Work item |
Answer these questions about the text on the indoor OSM data model:
(a) Which color marks the vertical elements that connect floors?
(b) How is the height of a level defined?
(c) Which special situation is given as an example where windows matter for routing?

Extracted text |
Following the above requirements, we design a data model, modifying the indoor tagging schema from the previous work of [20], and focus on modeling the connections between building parts. A set of new approaches is proposed to map the connecting spaces of inter-/intra-floors inside buildings. Based on building footprint data, we adopt OSM nodes and ways to represent the location and shape of indoor components, using semantics to capture the third dimension. Besides, OSM relations are also used to describe the connections between various indoor parts. Our approaches allow the model not only to store outer characteristics and the inner building components, but also to capture the connectivities between them, which enables the use of 3D information to generate routes that are close to the real environments. Figure 1 shows the UML diagram of our data model. Basically, the modeling of built environments in the proposed model consists of four parts: (1) modeling of floors and inner building parts (in light gray); (2) modeling of horizontal elements inside floors (colored in green); (3) modeling of vertical elements that connect floors (colored in purple); (4) modeling of connections between outdoor and indoor environments (colored in yellow). In the following sections, we will describe the proposed data model in more detail.

2.1. Modeling of Buildings and Inner Building Parts

Following the approach proposed by IndoorOSM, we use an OSM relation to represent a building, which has general building information attached, such as address, postcode and name. Each building relation is a main relation and composed of level relations (representing floors). Each level contains its outer boundary (shell), level number and height, which is the distance between the current level and the next level above. For each level, we model inner building parts in a similar way to IndoorOSM, but an additional tag “indoor:level = *” (* is a wildcard standing for any tag value) is introduced for each building part to clearly indicate the level to which this building part belongs. This would help facilitate the editing and processing of the OSM indoor data. Each room is defined by a polygon and can have some openings, such as windows and doors. The location information of the openings (doors and windows) is provided with a node representing their centric position, as shown in Figure 2. Note that although in normal situations, windows are not used for navigation purposes, they are very important for routing in some special situations (e.g., fire evacuation).

Recorded information |
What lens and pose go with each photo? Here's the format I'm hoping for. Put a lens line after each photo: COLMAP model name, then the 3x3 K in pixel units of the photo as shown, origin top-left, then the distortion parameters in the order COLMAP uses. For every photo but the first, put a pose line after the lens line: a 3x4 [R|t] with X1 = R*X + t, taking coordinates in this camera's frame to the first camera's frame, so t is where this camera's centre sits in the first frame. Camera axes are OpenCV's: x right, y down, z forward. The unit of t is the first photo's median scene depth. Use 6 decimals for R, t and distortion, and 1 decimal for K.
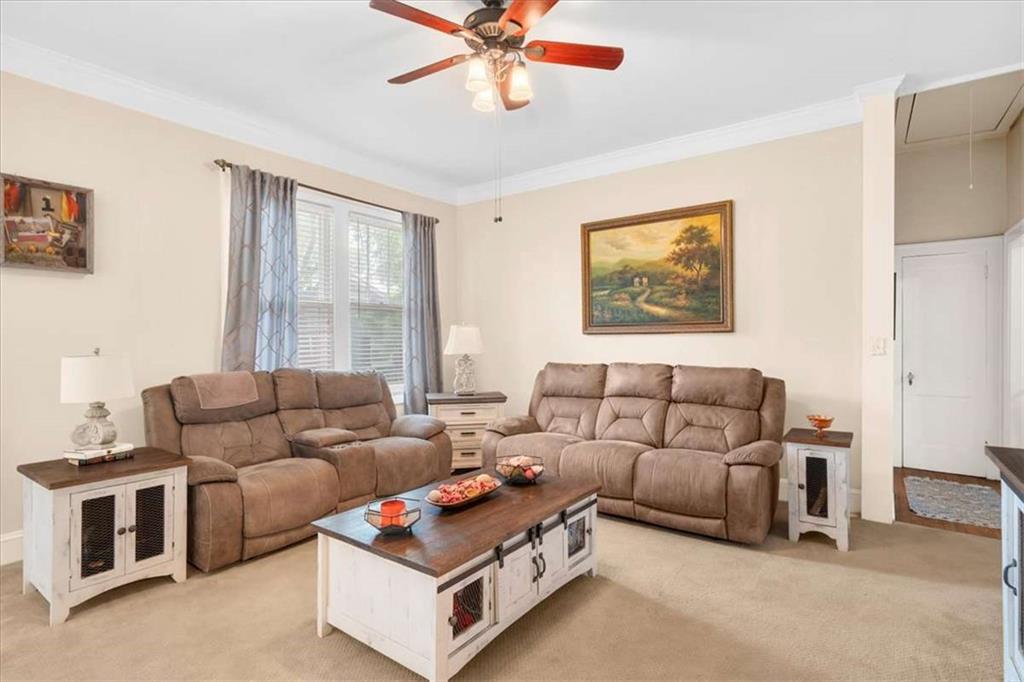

Written response |
(a) Purple.
(b) It is the distance between the current level and the next level above.
(c) Fire evacuation.